#### MATERIAL PROVIDED ####

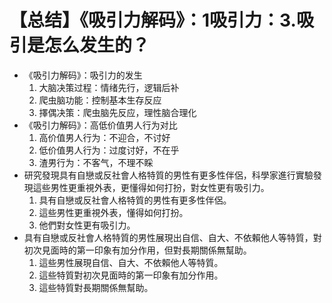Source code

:# 【总结】《吸引力解码》：1吸引力：3.吸引是怎么发生的？

-   《吸引力解码》：吸引力的发生
    1.  大脑决策过程：情绪先行，逻辑后补
    2.  爬虫脑功能：控制基本生存反应
    3.  擇偶决策：爬虫脑先反应，理性脑合理化
-   《吸引力解码》：高低价值男人行为对比
    1.  高价值男人行为：不迎合，不讨好
    2.  低价值男人行为：过度讨好，不在乎
    3.  渣男行为：不客气，不理不睬
-   研究發現具有自戀或反社會人格特質的男性有更多性伴侶，科學家進行實驗發現這些男性更重視外表，更懂得如何打扮，對女性更有吸引力。
    1.  具有自戀或反社會人格特質的男性有更多性伴侶。
    2.  這些男性更重視外表，懂得如何打扮。
    3.  他們對女性更有吸引力。
-   具有自戀或反社會人格特質的男性展現出自信、自大、不依賴他人等特質，對初次見面時的第一印象有加分作用，但對長期關係無幫助。
    1.  這些男性展現自信、自大、不依賴他人等特質。
    2.  這些特質對初次見面時的第一印象有加分作用。
    3.  這些特質對長期關係無幫助。
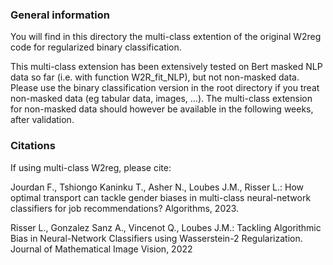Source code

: ### General information

You will find in this directory the multi-class extention of the original W2reg code for regularized binary classification.

This multi-class extension has been extensively tested on Bert masked NLP data so far (i.e. with function W2R_fit_NLP), but not non-masked data. Please use the binary classification version in the root directory if you treat non-masked data (eg tabular data, images, ...).
The multi-class extension for non-masked data should however be available in the following weeks, after validation. 

### Citations
If using multi-class W2reg, please cite:<br>

Jourdan F., Tshiongo Kaninku T., Asher N., Loubes J.M., Risser L.: How optimal transport can tackle gender biases in multi-class neural-network classifiers for job recommendations? Algorithms, 2023. <br>

Risser L., Gonzalez Sanz A., Vincenot Q., Loubes J.M.: Tackling Algorithmic Bias in Neural-Network Classifiers using Wasserstein-2 Regularization. Journal of Mathematical Image Vision, 2022 
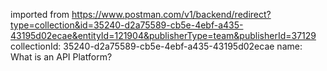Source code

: imported from https://www.postman.com/v1/backend/redirect?type=collection&id=35240-d2a75589-cb5e-4ebf-a435-43195d02ecae&entityId=121904&publisherType=team&publisherId=37129
collectionId: 35240-d2a75589-cb5e-4ebf-a435-43195d02ecae
name: What is an API Platform?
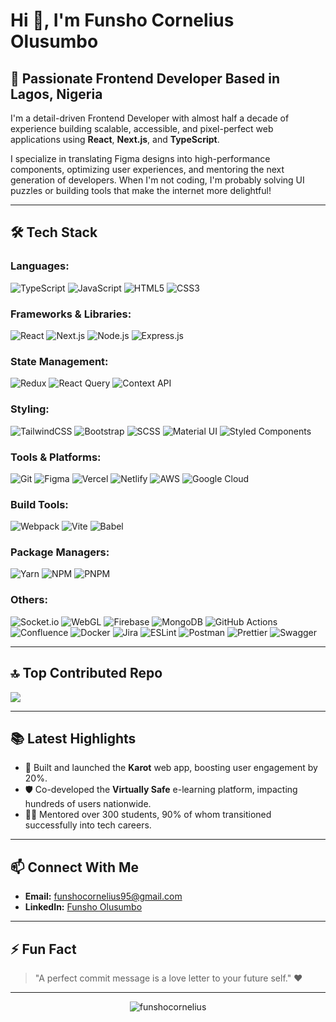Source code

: # Hi 👋, I'm Funsho Cornelius Olusumbo

## 🚀 Passionate Frontend Developer Based in Lagos, Nigeria

I'm a detail-driven Frontend Developer with almost half a decade of experience building scalable, accessible, and pixel-perfect web applications using **React**, **Next.js**, and **TypeScript**.

I specialize in translating Figma designs into high-performance components, optimizing user experiences, and mentoring the next generation of developers. When I'm not coding, I'm probably solving UI puzzles or building tools that make the internet more delightful!

---

## 🛠 Tech Stack

### **Languages:**  
![TypeScript](https://img.shields.io/badge/TypeScript-007ACC?style=for-the-badge&logo=typescript&logoColor=white) 
![JavaScript](https://img.shields.io/badge/JavaScript-ES6+-F7DF1E?style=for-the-badge&logo=javascript&logoColor=black) 
![HTML5](https://img.shields.io/badge/HTML5-E34F26?style=for-the-badge&logo=html5&logoColor=white) 
![CSS3](https://img.shields.io/badge/CSS3-1572B6?style=for-the-badge&logo=css3&logoColor=white)

### **Frameworks & Libraries:**  
![React](https://img.shields.io/badge/React-20232A?style=for-the-badge&logo=react&logoColor=61DAFB) 
![Next.js](https://img.shields.io/badge/Next.js-000000?style=for-the-badge&logo=nextdotjs&logoColor=white) 
![Node.js](https://img.shields.io/badge/Node.js-339933?style=for-the-badge&logo=nodedotjs&logoColor=white) 
![Express.js](https://img.shields.io/badge/Express.js-404D59?style=for-the-badge&logo=express&logoColor=white)

### **State Management:**  
![Redux](https://img.shields.io/badge/Redux-764ABC?style=for-the-badge&logo=redux&logoColor=white) 
![React Query](https://img.shields.io/badge/React_Query-FF4154?style=for-the-badge&logo=reactquery&logoColor=white) 
![Context API](https://img.shields.io/badge/Context_API-61DAFB?style=for-the-badge&logo=react&logoColor=white)

### **Styling:**  
![TailwindCSS](https://img.shields.io/badge/TailwindCSS-06B6D4?style=for-the-badge&logo=tailwindcss&logoColor=white) 
![Bootstrap](https://img.shields.io/badge/Bootstrap-563D7C?style=for-the-badge&logo=bootstrap&logoColor=white) 
![SCSS](https://img.shields.io/badge/SCSS-CC6699?style=for-the-badge&logo=sass&logoColor=white) 
![Material UI](https://img.shields.io/badge/Material_UI-0081CB?style=for-the-badge&logo=mui&logoColor=white) 
![Styled Components](https://img.shields.io/badge/Styled_Components-DB7093?style=for-the-badge&logo=styled-components&logoColor=white)

### **Tools & Platforms:**  
![Git](https://img.shields.io/badge/Git-F05032?style=for-the-badge&logo=git&logoColor=white) 
![Figma](https://img.shields.io/badge/Figma-F24E1E?style=for-the-badge&logo=figma&logoColor=white) 
![Vercel](https://img.shields.io/badge/Vercel-000000?style=for-the-badge&logo=vercel&logoColor=white) 
![Netlify](https://img.shields.io/badge/Netlify-00C7B7?style=for-the-badge&logo=netlify&logoColor=white) 
![AWS](https://img.shields.io/badge/AWS-FF9900?style=for-the-badge&logo=amazonaws&logoColor=white) 
![Google Cloud](https://img.shields.io/badge/Google_Cloud-4285F4?style=for-the-badge&logo=googlecloud&logoColor=white)

### **Build Tools:**  
![Webpack](https://img.shields.io/badge/Webpack-8DD6F9?style=for-the-badge&logo=webpack&logoColor=black) 
![Vite](https://img.shields.io/badge/Vite-646CFF?style=for-the-badge&logo=vite&logoColor=white) 
![Babel](https://img.shields.io/badge/Babel-F9DC3E?style=for-the-badge&logo=babel&logoColor=black)

### **Package Managers:**  
![Yarn](https://img.shields.io/badge/Yarn-2C8EBB?style=for-the-badge&logo=yarn&logoColor=white) 
![NPM](https://img.shields.io/badge/NPM-CB3837?style=for-the-badge&logo=npm&logoColor=white)
![PNPM](https://img.shields.io/badge/PNPM-4A4A4A?style=for-the-badge&logo=pnpm&logoColor=F69220)

### **Others:**  
![Socket.io](https://img.shields.io/badge/Socket.io-010101?style=for-the-badge&logo=socketdotio&logoColor=white) 
![WebGL](https://img.shields.io/badge/WebGL-990000?style=for-the-badge&logo=webgl&logoColor=white) 
![Firebase](https://img.shields.io/badge/Firebase-FFCA28?style=for-the-badge&logo=firebase&logoColor=black) 
![MongoDB](https://img.shields.io/badge/MongoDB-4EA94B?style=for-the-badge&logo=mongodb&logoColor=white) 
![GitHub Actions](https://img.shields.io/badge/GitHub_Actions-2088FF?style=for-the-badge&logo=githubactions&logoColor=white) 
![Confluence](https://img.shields.io/badge/Confluence-172B4D?style=for-the-badge&logo=confluence&logoColor=white) 
![Docker](https://img.shields.io/badge/Docker-2496ED?style=for-the-badge&logo=docker&logoColor=white) 
![Jira](https://img.shields.io/badge/Jira-0052CC?style=for-the-badge&logo=jira&logoColor=white) 
![ESLint](https://img.shields.io/badge/ESLint-4B3263?style=for-the-badge&logo=eslint&logoColor=white) 
![Postman](https://img.shields.io/badge/Postman-FF6C37?style=for-the-badge&logo=postman&logoColor=white) 
![Prettier](https://img.shields.io/badge/Prettier-F7B93E?style=for-the-badge&logo=prettier&logoColor=black) 
![Swagger](https://img.shields.io/badge/Swagger-85EA2D?style=for-the-badge&logo=swagger&logoColor=black)

---

## 🔝 Top Contributed Repo
![](https://github-contributor-stats.vercel.app/api?username=FunshoCornelius&limit=5&theme=dark&combine_all_yearly_contributions=true)

---

## 📚 Latest Highlights
- 🎯 Built and launched the **Karot** web app, boosting user engagement by 20%.
- 🛡️ Co-developed the **Virtually Safe** e-learning platform, impacting hundreds of users nationwide.
- 👨‍🏫 Mentored over 300 students, 90% of whom transitioned successfully into tech careers.

---

## 📫 Connect With Me
- **Email:** funshocornelius95@gmail.com
- **LinkedIn:** <a href="https://www.linkedin.com/in/funsho-olusumbo-897397140/">Funsho Olusumbo</a>

---

## ⚡ Fun Fact
> "A perfect commit message is a love letter to your future self." ❤️

---

<p align="center">
  <img src="https://komarev.com/ghpvc/?username=funshocornelius&label=Profile%20views&color=0e75b6&style=flat" alt="funshocornelius" />
</p>

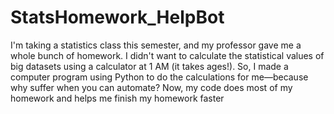 # StatsHomework_HelpBot
I'm taking a statistics class this semester, and my professor gave me a whole bunch of homework. I didn't want to calculate the statistical values of big datasets using a calculator at 1 AM (it takes ages!). So, I made a computer program using Python to do the calculations for me—because why suffer when you can automate? Now, my code does most of my homework and helps me finish my homework faster

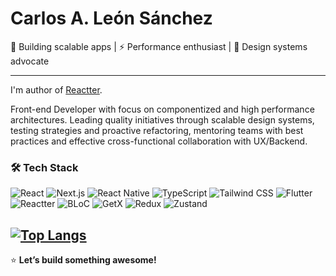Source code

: # Carlos A. León Sánchez  

🚀 Building scalable apps | ⚡ Performance enthusiast | 🎨 Design systems advocate

---

I'm author of [Reactter](https://github.com/2devs-team/reactter).

Front-end Developer with focus on componentized and high performance architectures. Leading quality initiatives through scalable design systems, testing strategies and proactive refactoring,
mentoring teams with best practices and effective cross-functional collaboration with UX/Backend.


### **🛠️ Tech Stack**  

![React](https://img.shields.io/badge/React-61DAFB?logo=react&logoColor=black)   ![Next.js](https://img.shields.io/badge/Next.js-000000?logo=next.js&logoColor=white)  ![React Native](https://img.shields.io/badge/React_Native-61DAFB?logo=react&logoColor=black)  ![TypeScript](https://img.shields.io/badge/TypeScript-3178C6?logo=typescript&logoColor=white)  ![Tailwind CSS](https://img.shields.io/badge/Tailwind_CSS-06B6D4?logo=tailwind-css&logoColor=white)  ![Flutter](https://img.shields.io/badge/Flutter-02569B?logo=flutter&logoColor=white) ![Reactter](https://img.shields.io/badge/Reactter-02569B?logo=dart&logoColor=white) ![BLoC](https://img.shields.io/badge/BLoC-02569B?logo=dart&logoColor=white)  ![GetX](https://img.shields.io/badge/GetX-008000?logo=dart&logoColor=white)  ![Redux](https://img.shields.io/badge/Redux-764ABC?logo=redux&logoColor=white)  ![Zustand](https://img.shields.io/badge/Zustand-000000?logo=react&logoColor=white) 

[![Top Langs](https://github-readme-stats.vercel.app/api/top-langs/?username=CarLeonDev&layout=compact&theme=dark)](https://github.com/CarLeonDev)  
---

⭐ **Let’s build something awesome!**  
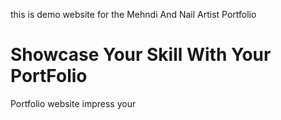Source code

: this is demo website for the Mehndi And Nail Artist Portfolio
<br/>
<h1>Showcase Your Skill With Your PortFolio</h1>

<p>Portfolio website impress your</p>
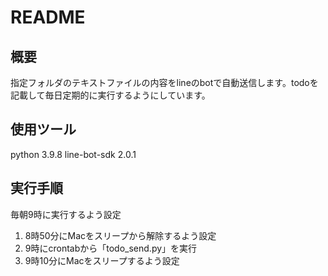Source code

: # README

## 概要

指定フォルダのテキストファイルの内容をlineのbotで自動送信します。todoを記載して毎日定期的に実行するようにしています。

## 使用ツール

python 3.9.8
line-bot-sdk 2.0.1

## 実行手順

毎朝9時に実行するよう設定

1. 8時50分にMacをスリープから解除するよう設定
2. 9時にcrontabから「todo_send.py」を実行
3. 9時10分にMacをスリープするよう設定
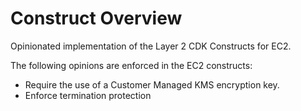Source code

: # Construct Overview

Opinionated implementation of the Layer 2 CDK Constructs for EC2.

The following opinions are enforced in the EC2 constructs:

* Require the use of a Customer Managed KMS encryption key.
* Enforce termination protection

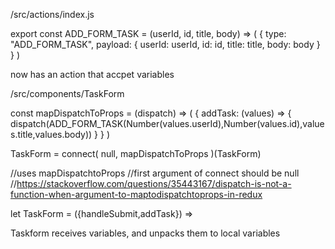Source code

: /src/actions/index.js

export const ADD_FORM_TASK = (userId, id, title, body) => (
    {
        type: "ADD_FORM_TASK",
        payload: {
            userId: userId,
            id: id,
            title: title,
            body: body
        }
    }
)

now has an action that accpet variables

/src/components/TaskForm

const mapDispatchToProps = (dispatch)  => (
  { addTask: (values) => { dispatch(ADD_FORM_TASK(Number(values.userId),Number(values.id),values.title,values.body)) } }
)

TaskForm = connect(
  null,
  mapDispatchToProps
)(TaskForm)

//uses mapDispatchtoProps
//first argument of connect should be null
//https://stackoverflow.com/questions/35443167/dispatch-is-not-a-function-when-argument-to-maptodispatchtoprops-in-redux


let TaskForm = ({handleSubmit,addTask}) => 
  <form onSubmit={handleSubmit(addTask)}>
Taskform  receives variables, and unpacks them to local variables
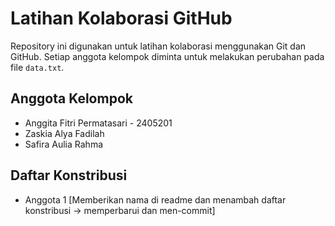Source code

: # Latihan Kolaborasi GitHub

Repository ini digunakan untuk latihan kolaborasi
menggunakan Git dan GitHub.
Setiap anggota kelompok diminta untuk melakukan
perubahan pada file `data.txt`.

## Anggota Kelompok
- Anggita Fitri Permatasari - 2405201
- Zaskia Alya Fadilah
- Safira Aulia Rahma


## Daftar Konstribusi  
- Anggota 1 [Memberikan nama di readme dan menambah daftar konstribusi -> memperbarui dan men-commit] 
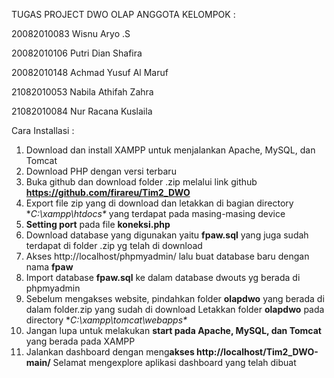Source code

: TUGAS PROJECT DWO OLAP
ANGGOTA KELOMPOK :

20082010083			Wisnu Aryo .S

20082010106			Putri Dian Shafira

20082010148			Achmad Yusuf Al Maruf

21082010053			Nabila Athifah Zahra

21082010084			Nur Racana Kuslaila

Cara Installasi :
1. Download dan install XAMPP untuk menjalankan Apache, MySQL, dan Tomcat
2. Download PHP dengan versi terbaru
3. Buka github dan download folder .zip melalui link github **https://github.com/firareu/Tim2_DWO**
4. Export file zip yang di download dan letakkan di bagian directory **C:\xampp\htdocs\** yang terdapat pada masing-masing device
5. **Setting port** pada file **koneksi.php**
6. Download database yang digunakan yaitu **fpaw.sql** yang juga sudah terdapat di folder .zip yg telah di download
7. Akses http://localhost/phpmyadmin/ lalu buat database baru dengan nama **fpaw**
8. Import database **fpaw.sql** ke dalam database dwouts yg berada di phpmyadmin 
9. Sebelum mengakses website, pindahkan folder **olapdwo** yang berada di dalam folder.zip yang sudah di download Letakkan folder **olapdwo** pada directory **C:\xampp\tomcat\webapps\**
10. Jangan lupa untuk melakukan **start pada Apache, MySQL, dan Tomcat** yang berada pada XAMPP
11. Jalankan dashboard dengan meng**akses http://localhost/Tim2_DWO-main/**
Selamat mengexplore aplikasi dashboard yang telah dibuat
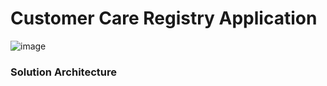 # Customer Care Registry Application
![image](https://user-images.githubusercontent.com/73128508/195604252-1e7ea744-6f1f-4e0f-9528-a09734f19820.png)

### Solution Architecture

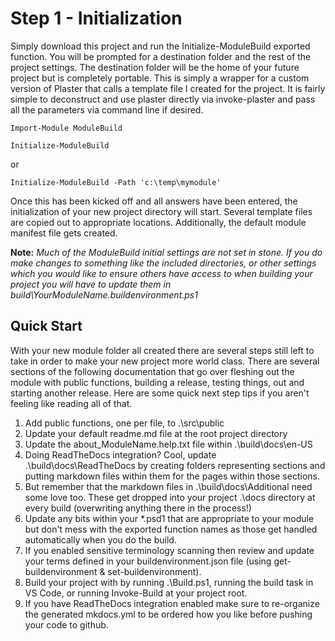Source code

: # Step 1 - Initialization
Simply download this project and run the Initialize-ModuleBuild exported function. You will be prompted for a destination folder and the rest of the project settings. The destination folder will be the home of your future project but is completely portable. This is simply a wrapper for a custom version of Plaster that calls a template file I created for the project. It is fairly simple to deconstruct and use plaster directly via invoke-plaster and pass all the parameters via command line if desired.

`Import-Module ModuleBuild`

`Initialize-ModuleBuild`

or

`Initialize-ModuleBuild -Path 'c:\temp\mymodule'`


Once this has been kicked off and all answers have been entered, the initialization of your new project directory will start. Several template files are copied out to appropriate locations. Additionally, the default module manifest file gets created.

**Note:** *Much of the ModuleBuild initial settings are not set in stone. If you do make changes to something like the included directories, or other settings which you would like to ensure others have access to when building your project you will have to update them in build\YourModuleName.buildenvironment.ps1*

## Quick Start
With your new module folder all created there are several steps still left to take in order to make your new project more world class. There are several sections of the following documentation that go over fleshing out the module with public functions, building a release, testing things, out and starting another release. Here are some quick next step tips if you aren't feeling like reading all of that.

1. Add public functions, one per file, to .\src\public
2. Update your default readme.md file at the root project directory
3. Update the about_ModuleName.help.txt file within .\build\docs\en-US
4. Doing ReadTheDocs integration? Cool, update .\build\docs\ReadTheDocs by creating folders representing sections and putting markdown files within them for the pages within those sections.
5. But remember that the markdown files in .\build\docs\Additional need some love too. These get dropped into your project .\docs directory at every build (overwriting anything there in the process!)
6. Update any bits within your *.psd1 that are appropriate to your module but don't mess with the exported function names as those get handled automatically when you do the build.
7. If you enabled sensitive terminology scanning then review and update your terms defined in your buildenvironment.json file (using get-buildenvironment & set-buildenvironment).
8. Build your project with by running .\Build.ps1, running the build task in VS Code, or running Invoke-Build at your project root.
9. If you have ReadTheDocs integration enabled make sure to re-organize the generated mkdocs.yml to be ordered how you like before pushing your code to github.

####

PROMPT: Copy out verbatim the stretch of lines above, from the line containing "Funsho Cornelius Olusumbo" through the line containing "## 🛠 Tech Stack".

FINISHED TASK:
: # Hi 👋, I'm Funsho Cornelius Olusumbo

## 🚀 Passionate Frontend Developer Based in Lagos, Nigeria

I'm a detail-driven Frontend Developer with almost half a decade of experience building scalable, accessible, and pixel-perfect web applications using **React**, **Next.js**, and **TypeScript**.

I specialize in translating Figma designs into high-performance components, optimizing user experiences, and mentoring the next generation of developers. When I'm not coding, I'm probably solving UI puzzles or building tools that make the internet more delightful!

---

## 🛠 Tech Stack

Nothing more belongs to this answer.